Depending on the effort involved in attaching the advertising material, booking periods of different lengths are common depending on the type of outdoor advertising. They can range from a few days - for example, for headrest hangings in taxis for a trade fair - to years for neon sign advertising. In order to enable standardized media planning, uniform booking periods have become established across providers for poster advertising in the German-speaking area.

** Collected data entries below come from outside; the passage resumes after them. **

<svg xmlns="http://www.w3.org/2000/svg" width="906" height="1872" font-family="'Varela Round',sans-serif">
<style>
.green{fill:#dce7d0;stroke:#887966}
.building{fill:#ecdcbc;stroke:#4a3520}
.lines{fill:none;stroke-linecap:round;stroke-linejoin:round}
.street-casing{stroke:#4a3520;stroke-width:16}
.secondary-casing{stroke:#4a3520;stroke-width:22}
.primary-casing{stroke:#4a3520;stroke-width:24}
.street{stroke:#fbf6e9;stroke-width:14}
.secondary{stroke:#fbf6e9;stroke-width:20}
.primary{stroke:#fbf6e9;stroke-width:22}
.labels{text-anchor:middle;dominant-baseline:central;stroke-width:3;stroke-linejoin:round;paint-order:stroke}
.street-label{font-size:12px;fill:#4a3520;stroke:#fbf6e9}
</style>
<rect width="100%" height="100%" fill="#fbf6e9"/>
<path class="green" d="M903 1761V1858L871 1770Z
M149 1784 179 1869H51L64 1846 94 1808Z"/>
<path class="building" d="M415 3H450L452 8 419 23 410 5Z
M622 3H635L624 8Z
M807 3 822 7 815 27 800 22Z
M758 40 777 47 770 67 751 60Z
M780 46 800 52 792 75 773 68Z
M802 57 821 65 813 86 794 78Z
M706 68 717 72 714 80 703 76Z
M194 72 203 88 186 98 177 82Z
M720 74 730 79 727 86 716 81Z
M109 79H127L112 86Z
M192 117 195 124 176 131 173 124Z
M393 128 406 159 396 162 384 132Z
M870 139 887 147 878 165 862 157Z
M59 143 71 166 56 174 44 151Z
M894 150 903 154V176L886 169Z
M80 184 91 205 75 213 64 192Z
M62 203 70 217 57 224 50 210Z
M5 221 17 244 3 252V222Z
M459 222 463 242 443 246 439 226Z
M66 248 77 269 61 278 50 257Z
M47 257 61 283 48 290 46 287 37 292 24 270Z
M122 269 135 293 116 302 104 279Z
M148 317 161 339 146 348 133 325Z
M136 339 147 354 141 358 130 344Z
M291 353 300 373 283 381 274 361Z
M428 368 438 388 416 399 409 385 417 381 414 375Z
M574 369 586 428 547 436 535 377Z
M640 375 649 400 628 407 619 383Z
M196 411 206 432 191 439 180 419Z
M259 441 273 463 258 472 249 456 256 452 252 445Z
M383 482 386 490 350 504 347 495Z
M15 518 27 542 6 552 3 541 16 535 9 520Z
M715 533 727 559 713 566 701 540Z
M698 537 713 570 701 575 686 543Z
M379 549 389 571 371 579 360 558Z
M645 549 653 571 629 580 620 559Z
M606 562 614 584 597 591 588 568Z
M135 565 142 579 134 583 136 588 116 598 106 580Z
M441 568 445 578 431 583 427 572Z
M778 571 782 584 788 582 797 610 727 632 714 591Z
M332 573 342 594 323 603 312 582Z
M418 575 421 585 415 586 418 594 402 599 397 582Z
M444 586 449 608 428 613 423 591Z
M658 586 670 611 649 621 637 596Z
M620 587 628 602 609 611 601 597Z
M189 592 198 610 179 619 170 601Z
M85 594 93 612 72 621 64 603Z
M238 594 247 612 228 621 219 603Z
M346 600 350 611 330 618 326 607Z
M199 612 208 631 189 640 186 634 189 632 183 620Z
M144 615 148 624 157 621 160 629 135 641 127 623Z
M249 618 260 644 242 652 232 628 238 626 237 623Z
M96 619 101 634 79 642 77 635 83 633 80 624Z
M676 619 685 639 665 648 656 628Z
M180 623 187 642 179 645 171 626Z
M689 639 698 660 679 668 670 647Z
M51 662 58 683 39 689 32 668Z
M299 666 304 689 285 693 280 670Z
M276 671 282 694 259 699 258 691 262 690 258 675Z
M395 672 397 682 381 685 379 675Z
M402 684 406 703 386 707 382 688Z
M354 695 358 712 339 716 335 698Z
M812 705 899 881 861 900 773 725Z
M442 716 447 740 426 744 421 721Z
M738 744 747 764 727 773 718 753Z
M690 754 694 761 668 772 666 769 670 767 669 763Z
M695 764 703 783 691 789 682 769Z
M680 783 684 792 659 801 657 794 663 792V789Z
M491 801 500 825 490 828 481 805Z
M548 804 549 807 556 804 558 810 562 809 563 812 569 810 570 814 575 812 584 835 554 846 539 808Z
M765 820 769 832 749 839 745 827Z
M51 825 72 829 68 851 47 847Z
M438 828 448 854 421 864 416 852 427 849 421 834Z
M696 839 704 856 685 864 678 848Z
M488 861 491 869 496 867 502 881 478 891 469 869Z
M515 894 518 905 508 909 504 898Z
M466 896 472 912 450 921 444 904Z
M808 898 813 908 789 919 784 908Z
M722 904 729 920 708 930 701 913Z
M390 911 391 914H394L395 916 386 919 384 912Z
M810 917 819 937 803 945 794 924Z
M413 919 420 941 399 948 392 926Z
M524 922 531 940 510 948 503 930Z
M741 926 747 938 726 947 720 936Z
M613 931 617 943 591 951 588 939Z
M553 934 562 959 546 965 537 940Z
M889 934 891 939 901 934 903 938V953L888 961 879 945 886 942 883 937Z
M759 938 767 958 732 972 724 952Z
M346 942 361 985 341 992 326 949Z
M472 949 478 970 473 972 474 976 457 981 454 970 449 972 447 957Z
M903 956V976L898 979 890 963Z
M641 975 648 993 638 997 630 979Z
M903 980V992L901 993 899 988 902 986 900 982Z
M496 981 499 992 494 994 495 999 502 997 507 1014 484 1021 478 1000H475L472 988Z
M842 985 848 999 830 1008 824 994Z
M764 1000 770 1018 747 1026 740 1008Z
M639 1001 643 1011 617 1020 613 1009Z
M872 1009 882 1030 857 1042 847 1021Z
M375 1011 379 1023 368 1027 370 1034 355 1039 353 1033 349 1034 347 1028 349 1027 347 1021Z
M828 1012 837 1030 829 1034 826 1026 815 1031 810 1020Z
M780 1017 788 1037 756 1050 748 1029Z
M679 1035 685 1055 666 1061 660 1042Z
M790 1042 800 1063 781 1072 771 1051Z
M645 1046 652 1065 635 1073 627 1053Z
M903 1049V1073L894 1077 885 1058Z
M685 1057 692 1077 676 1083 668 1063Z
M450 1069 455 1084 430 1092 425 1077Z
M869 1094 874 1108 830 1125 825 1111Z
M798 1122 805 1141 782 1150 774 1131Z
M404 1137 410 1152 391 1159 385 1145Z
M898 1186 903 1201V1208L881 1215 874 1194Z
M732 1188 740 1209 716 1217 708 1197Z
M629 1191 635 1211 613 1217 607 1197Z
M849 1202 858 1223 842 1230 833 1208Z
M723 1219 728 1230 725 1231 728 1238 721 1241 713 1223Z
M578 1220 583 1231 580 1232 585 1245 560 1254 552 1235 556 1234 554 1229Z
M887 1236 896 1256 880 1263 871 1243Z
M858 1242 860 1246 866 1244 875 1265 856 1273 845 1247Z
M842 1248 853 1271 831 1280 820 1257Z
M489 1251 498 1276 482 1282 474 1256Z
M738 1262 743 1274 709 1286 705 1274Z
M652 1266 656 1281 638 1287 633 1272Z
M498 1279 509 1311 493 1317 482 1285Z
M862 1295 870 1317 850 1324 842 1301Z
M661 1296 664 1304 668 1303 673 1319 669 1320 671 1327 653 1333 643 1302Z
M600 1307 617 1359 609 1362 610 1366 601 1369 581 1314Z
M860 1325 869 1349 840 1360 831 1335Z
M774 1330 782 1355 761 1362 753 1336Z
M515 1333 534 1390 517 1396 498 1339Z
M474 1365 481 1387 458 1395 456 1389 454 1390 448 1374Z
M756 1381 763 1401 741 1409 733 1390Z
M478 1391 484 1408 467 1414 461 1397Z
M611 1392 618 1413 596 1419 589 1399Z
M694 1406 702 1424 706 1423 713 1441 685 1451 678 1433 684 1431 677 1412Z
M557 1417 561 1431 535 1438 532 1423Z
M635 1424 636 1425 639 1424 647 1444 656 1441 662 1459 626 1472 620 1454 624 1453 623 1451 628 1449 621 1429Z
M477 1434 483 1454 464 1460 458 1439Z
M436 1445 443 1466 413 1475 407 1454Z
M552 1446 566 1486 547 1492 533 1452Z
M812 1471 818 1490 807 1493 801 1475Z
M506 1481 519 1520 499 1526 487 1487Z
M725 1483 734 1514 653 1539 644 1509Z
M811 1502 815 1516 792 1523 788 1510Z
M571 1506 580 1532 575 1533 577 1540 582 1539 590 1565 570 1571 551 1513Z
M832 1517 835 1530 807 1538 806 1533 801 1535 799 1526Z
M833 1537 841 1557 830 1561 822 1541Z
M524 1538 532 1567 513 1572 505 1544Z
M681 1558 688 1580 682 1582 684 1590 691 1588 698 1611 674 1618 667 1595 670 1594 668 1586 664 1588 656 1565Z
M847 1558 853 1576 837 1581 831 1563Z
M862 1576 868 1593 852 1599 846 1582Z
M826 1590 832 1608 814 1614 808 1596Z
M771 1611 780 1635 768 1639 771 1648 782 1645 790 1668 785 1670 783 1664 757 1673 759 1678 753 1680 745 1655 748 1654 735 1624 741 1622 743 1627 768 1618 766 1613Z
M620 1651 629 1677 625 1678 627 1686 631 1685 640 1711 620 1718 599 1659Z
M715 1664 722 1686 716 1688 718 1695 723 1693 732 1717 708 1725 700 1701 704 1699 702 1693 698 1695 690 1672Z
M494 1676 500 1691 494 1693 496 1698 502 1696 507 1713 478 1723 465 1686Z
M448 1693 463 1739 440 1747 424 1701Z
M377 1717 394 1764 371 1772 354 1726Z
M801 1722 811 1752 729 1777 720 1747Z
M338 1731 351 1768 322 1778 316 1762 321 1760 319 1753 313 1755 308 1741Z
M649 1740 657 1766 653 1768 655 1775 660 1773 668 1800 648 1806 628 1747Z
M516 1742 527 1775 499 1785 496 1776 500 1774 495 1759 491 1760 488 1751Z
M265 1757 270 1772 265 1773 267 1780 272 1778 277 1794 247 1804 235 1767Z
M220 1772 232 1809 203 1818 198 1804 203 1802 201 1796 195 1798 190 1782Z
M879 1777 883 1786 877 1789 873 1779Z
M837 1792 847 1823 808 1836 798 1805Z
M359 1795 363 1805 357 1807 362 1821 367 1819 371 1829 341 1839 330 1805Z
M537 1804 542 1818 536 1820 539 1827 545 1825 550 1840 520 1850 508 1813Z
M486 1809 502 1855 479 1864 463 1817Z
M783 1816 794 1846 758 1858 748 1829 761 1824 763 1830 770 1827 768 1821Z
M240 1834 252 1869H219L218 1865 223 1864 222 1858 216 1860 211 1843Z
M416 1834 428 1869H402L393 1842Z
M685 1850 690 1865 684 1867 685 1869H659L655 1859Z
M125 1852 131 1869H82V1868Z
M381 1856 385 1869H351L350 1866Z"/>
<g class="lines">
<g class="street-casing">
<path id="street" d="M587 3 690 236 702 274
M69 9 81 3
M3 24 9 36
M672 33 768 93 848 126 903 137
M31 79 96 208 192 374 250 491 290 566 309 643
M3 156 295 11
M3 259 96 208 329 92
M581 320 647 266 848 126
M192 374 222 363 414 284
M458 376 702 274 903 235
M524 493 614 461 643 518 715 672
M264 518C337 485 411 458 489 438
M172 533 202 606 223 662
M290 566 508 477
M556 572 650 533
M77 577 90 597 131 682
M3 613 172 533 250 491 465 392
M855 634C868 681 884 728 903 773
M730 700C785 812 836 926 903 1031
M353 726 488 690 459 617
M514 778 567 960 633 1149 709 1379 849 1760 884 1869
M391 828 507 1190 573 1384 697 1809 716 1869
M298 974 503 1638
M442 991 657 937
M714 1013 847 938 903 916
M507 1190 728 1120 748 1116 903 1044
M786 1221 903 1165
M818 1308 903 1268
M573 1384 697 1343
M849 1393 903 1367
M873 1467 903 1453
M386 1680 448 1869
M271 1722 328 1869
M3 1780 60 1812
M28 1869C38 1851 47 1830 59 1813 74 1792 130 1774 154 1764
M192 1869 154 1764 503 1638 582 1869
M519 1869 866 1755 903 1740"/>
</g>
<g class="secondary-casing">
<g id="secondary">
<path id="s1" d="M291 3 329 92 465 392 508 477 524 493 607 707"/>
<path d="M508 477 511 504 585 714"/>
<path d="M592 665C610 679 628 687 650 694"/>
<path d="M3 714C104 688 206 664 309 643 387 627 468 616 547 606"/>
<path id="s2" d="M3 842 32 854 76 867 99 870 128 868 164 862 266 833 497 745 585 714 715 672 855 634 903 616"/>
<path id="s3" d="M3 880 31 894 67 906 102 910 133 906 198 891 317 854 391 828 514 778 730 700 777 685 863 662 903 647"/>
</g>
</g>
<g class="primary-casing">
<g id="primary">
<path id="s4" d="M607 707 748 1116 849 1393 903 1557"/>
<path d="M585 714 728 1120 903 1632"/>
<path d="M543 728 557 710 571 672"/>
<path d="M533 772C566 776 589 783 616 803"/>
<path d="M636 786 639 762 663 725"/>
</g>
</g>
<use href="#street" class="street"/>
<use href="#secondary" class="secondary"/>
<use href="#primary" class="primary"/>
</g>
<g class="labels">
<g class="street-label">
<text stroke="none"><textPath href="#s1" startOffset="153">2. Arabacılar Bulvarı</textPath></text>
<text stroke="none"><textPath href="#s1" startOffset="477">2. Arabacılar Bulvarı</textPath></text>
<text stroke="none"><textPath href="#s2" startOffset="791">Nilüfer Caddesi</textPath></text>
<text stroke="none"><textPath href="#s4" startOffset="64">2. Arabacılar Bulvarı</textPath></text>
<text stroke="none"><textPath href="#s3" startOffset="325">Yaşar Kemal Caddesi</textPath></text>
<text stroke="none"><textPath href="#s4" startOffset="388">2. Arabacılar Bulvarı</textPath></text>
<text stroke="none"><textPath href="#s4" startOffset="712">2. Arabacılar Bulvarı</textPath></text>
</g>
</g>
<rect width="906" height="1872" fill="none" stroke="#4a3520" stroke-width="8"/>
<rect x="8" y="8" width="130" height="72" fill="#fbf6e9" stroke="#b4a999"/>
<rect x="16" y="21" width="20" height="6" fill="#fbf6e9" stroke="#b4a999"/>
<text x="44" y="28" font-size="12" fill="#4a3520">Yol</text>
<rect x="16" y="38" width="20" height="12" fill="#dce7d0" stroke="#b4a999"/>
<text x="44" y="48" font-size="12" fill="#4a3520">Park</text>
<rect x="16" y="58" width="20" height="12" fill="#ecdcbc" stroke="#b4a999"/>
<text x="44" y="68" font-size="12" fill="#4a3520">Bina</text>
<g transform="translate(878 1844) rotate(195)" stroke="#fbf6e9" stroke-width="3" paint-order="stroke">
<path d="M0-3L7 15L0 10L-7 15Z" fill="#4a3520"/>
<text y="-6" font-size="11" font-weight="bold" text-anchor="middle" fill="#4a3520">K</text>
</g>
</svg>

A German specialty is the decade system, which was developed by outdoor advertiser Günter Freund and is now being used across the industry under the direction of the professional association for outdoor advertising. A calendar year is divided into 34, alternately ten or eleven days long decades that can be occupied by the advertising customers. Because of the personnel capacity required for the change of motif, there are two adhesive blocks offset by a few days within the decades: First, all large cities with more than 250,000 inhabitants are posted (adhesive block A), then the remaining poster sites. The decade system has not caught on with the more modern City Light posters , here the booking period is the same as the calendar week with Tuesday as the day of the change of motif.
In Switzerland, poster locations are generally booked on a weekly basis (the days of the week for the change are determined by the surroundings of the poster location), whereas in Austria, booking takes place in a sector-wide, 14-day cycle.
Due to the user structure and the increasing mobility in our society, outdoor advertising is also ideally suited for combination with modern forms of communication. Via intelligent links with mobile marketing technologies - such as B. object recognition, Bluetooth or NFC tags - there are new addressing options for consumer communication. In 2014 Clear Channel Outdoor announced that 75,000 poster sites in 23 countries on 5 continents would be equipped with NFC and QR technology . In 2019, APG SGA installed the first new devices, which are operated with the Beem technology from Swisscom, on some billboards in Zurich's main train station . The smartphones of passers-by who have installed a corresponding app are addressed with a high pitched tone and advertised.